I’ve had some questions that nibble around the edges of the “who is publishing you” biscuit. I thought I’d take a moment to address this specifically.


I’m self-publishing this novel for a range of reasons but, yes, it’s self-published. However, let me be the first to say that this means that you now know less about the process that the book has gone through. For a trad publishing gig, the book has had to make it past several layers of readers and, once accepted, it has been edited, re-read many times, adjusted and tweaked at the structural and syntactic level. As someone who has read self-pub (and trad…) that has obviously not gone through that process, I understand some concerns here. I recognise the importance of objective criticism, other views, and good editing. I wanted to make sure that this work went through a production process that would lead to a really good final book.

What has happened to this book? Let me tell you

The original idea was developed in early 2015 and the work was researched, planned and written over a period of about nine months. I then revised it, fixed some of the more obvious problems, and sent this second draft to readers. I’m lucky that I can write a reasonable first draft and I’m usually happy for D2 to go out as a reflection of what I was thinking.

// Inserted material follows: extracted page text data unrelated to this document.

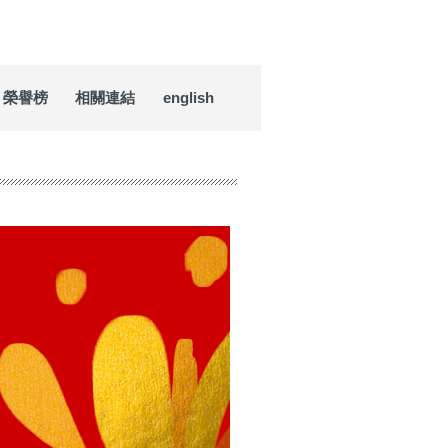
榮譽榜
相關連結
english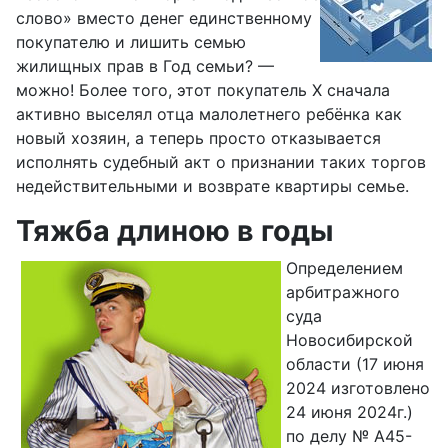
слово» вместо денег единственному
покупателю и лишить семью
жилищных прав в Год семьи? —
можно! Более того, этот покупатель Х сначала
активно выселял отца малолетнего ребёнка как
новый хозяин, а теперь просто отказывается
исполнять судебный акт о признании таких торгов
недействительными и возврате квартиры семье.
Тяжба длиною в годы
Определением
арбитражного
суда
Новосибирской
области (17 июня
2024 изготовлено
24 июня 2024г.)
по делу № А45-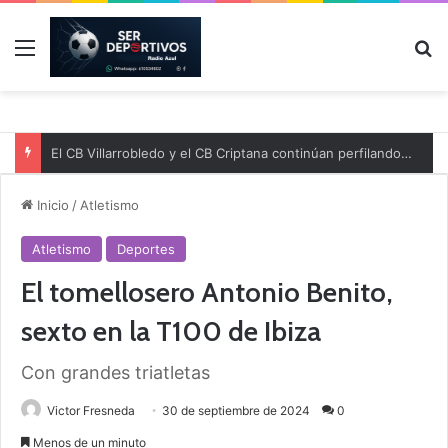
Menú
B
El CB Villarrobledo y el CB Criptana continúan perfilando sus plantillas
Inicio
/
Atletismo
Atletismo
Deportes
El tomellosero Antonio Benito,
sexto en la T100 de Ibiza
Con grandes triatletas
Victor Fresneda
30 de septiembre de 2024
0
Menos de un minuto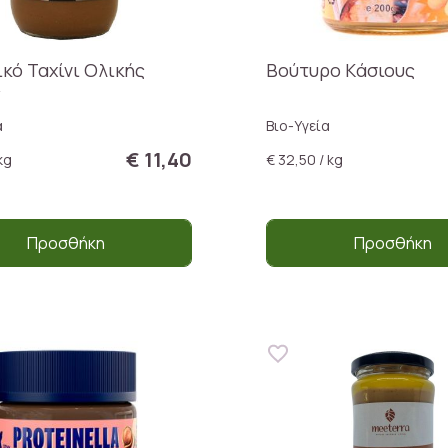
ικό Ταχίνι Ολικής
Βούτυρο Kάσιους
ς
α
Βιο-Υγεία
€ 11,40
kg
€ 32,50 / kg
Προσθήκη
Προσθήκη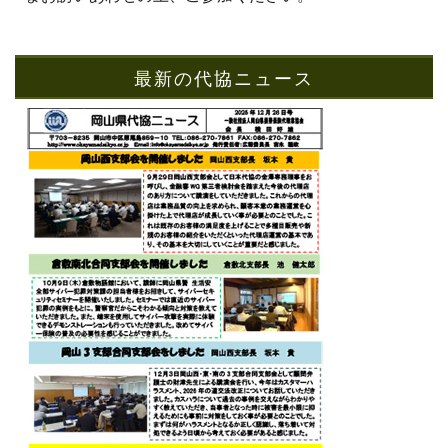
最新の代協ニュース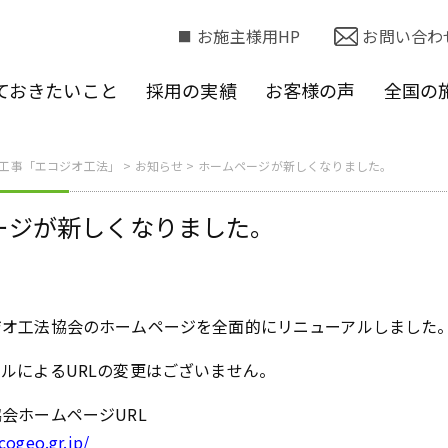
お施主様用HP
お問い合わ
ておきたいこと
採用の実績
お客様の声
全国の
工事「エコジオ工法」
>
お知らせ
>
ホームページが新しくなりました。
ージが新しくなりました。
ジオ工法協会のホームページを全面的にリニューアルしました
ルによるURLの変更はございません。
会ホームページURL
cogeo.gr.jp/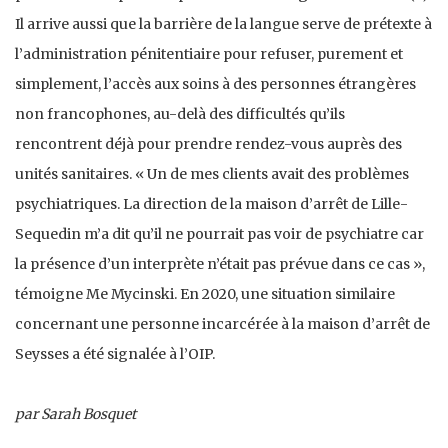
Il arrive aussi que la barrière de la langue serve de prétexte à
l’administration pénitentiaire pour refuser, purement et
simplement, l’accès aux soins à des personnes étrangères
non francophones, au-delà des difficultés qu’ils
rencontrent déjà pour prendre rendez-vous auprès des
unités sanitaires. « Un de mes clients avait des problèmes
psychiatriques. La direction de la maison d’arrêt de Lille-
Sequedin m’a dit qu’il ne pourrait pas voir de psychiatre car
la présence d’un interprète n’était pas prévue dans ce cas »,
témoigne Me Mycinski. En 2020, une situation similaire
concernant une personne incarcérée à la maison d’arrêt de
Seysses a été signalée à l’OIP.
par Sarah Bosquet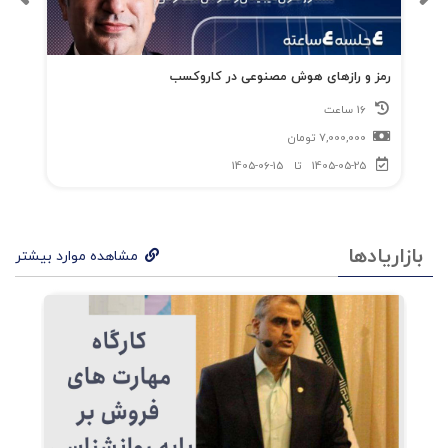
رمز و رازهای هوش مصنوعی در کاروکسب
16 ساعت
7,000,000
تومان
1405-05-25
تا
1405-06-15
بازاریادها
مشاهده موارد بیشتر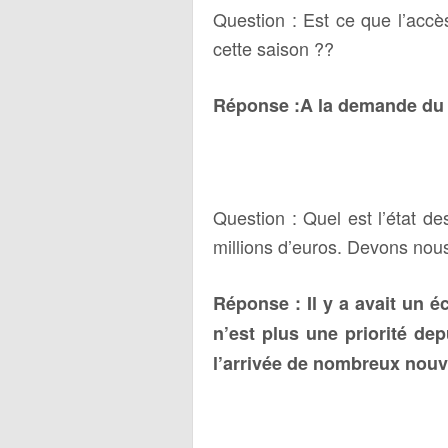
Question : Est ce que l’accè
cette saison ??
Réponse :A la demande du c
Question : Quel est l’état d
millions d’euros. Devons nou
Réponse : Il y a avait un é
n’est plus une priorité de
l’arrivée de nombreux nouv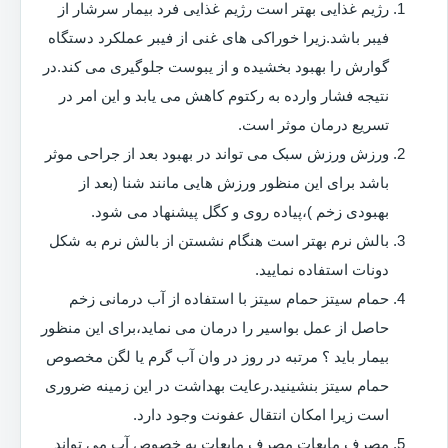
رژیم غذایی بهتر است رژیم غذایی فرد بیمار سرشار از
فیبر باشد.زیرا خوراکی های غنی از فیبر عملکرد دستگاه
گوارش را بهبود بخشیده و از یبوست جلوگیری می کند.در
نتیجه فشار وارده به رکتوم کاهش می یابد و این امر در
تسریع درمان موثر است.
ورزش ورزش سبک می تواند در بهبود بعد از جراحی موثر
باشد برای این منظور ورزش هایی مانند شنا (بعد از
بهبودی زخم )،پیاده روی و کگل پیشنهاد می شود.
بالش نرم بهتر است هنگام نشستن از بالش نرم به شکل
دونات استفاده نمایید.
حمام سیتز حمام سیتز با استفاده از آب درمانی زخم
حاصل از عمل بواسیر را درمان می نماید،برای این منظور
بیمار باید ؟ مرتبه در روز در وان آب گرم یا لگن مخصوص
حمام سیتز بنشینید.رعایت بهداشت در این زمینه ضروری
است زیرا امکان انتقال عفونت وجود دارد.
مصرف مایعات مصرف مایعات به خصوص آب می تواند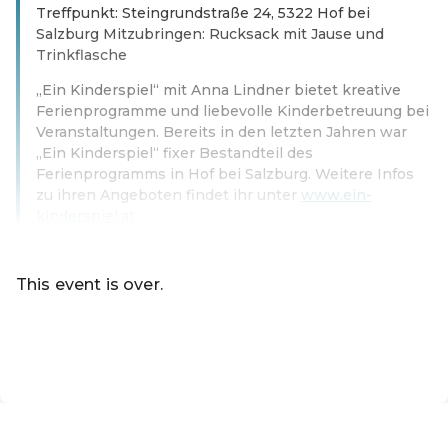
Treffpunkt: Steingrundstraße 24, 5322 Hof bei
Salzburg Mitzubringen: Rucksack mit Jause und
Trinkflasche
„Ein Kinderspiel“ mit Anna Lindner bietet kreative
Ferienprogramme und liebevolle Kinderbetreuung bei
Veranstaltungen. Bereits in den letzten Jahren war
„Ein Kinderspiel“ fixer Bestandteil des
Ferienprogramms in Hof bei Salzburg. Weitere Infos
zu ihren Angeboten findet ihr unter
www.ein-
kinderspiel.at
.
Read more
This event is over.
Go to the current events of Online-Shop
EN ·
English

Those readers gave me early feedback, based on their own broad reading experience and knowledge as writers. I made some modifications and then gave the next draft to two people who were readers in this genre to see what they thought, from a more commercial perspective.

When I received feedback that one of them had spent three hours on a plane reading it on the tiny screen of an iPhone because he was enjoying it, I took that as a positive.

Overall, reader reception across five different readers was overwhelmingly positive, with valuable critical feedback. This was my (self-created) quality gate to move to the next stage.

We then moved to a detailed editing and restructuring mode. The opening chapter changed. The ending changed. Three times. Entire sections of text disappeared. New characters appeared. Swathes of names shifted for effect. Individual words were tweaked to change the rhythms of a critical sentence.

Darlings were killed.

I decided it was good enough to publish but that, to be fair to readers, I should use a professional editor to carry out the structural skim and deep copy edit to make sure that we’d done a good job in the early stages. I also hired a professional designer and artist to design and construct the cover. Both of these people are part of my local art and writing community and the money I pay them goes straight back into making my own city a more literate and beautiful place.

This is still my vision. This will be my book. But it has gone through multiple readings, a lot of editing, and, by the time it reaches you, it will have been scrutinised by professional eyes to make sure that the $2.99 you spent was worth it.

That’s my process. The book is an exciting action adventure where my characters fight bravely against the forces of darkness. I’ve been told it’s a page-turner and that makes me very happy. The structure of the book will be good enough to support that, because that’s how I built the process.

I can only hope, as release date starts to creep closer, that all of the love and care shows.

Just because I’m selling a book for bus fare doesn’t mean that I can give you a bad ride.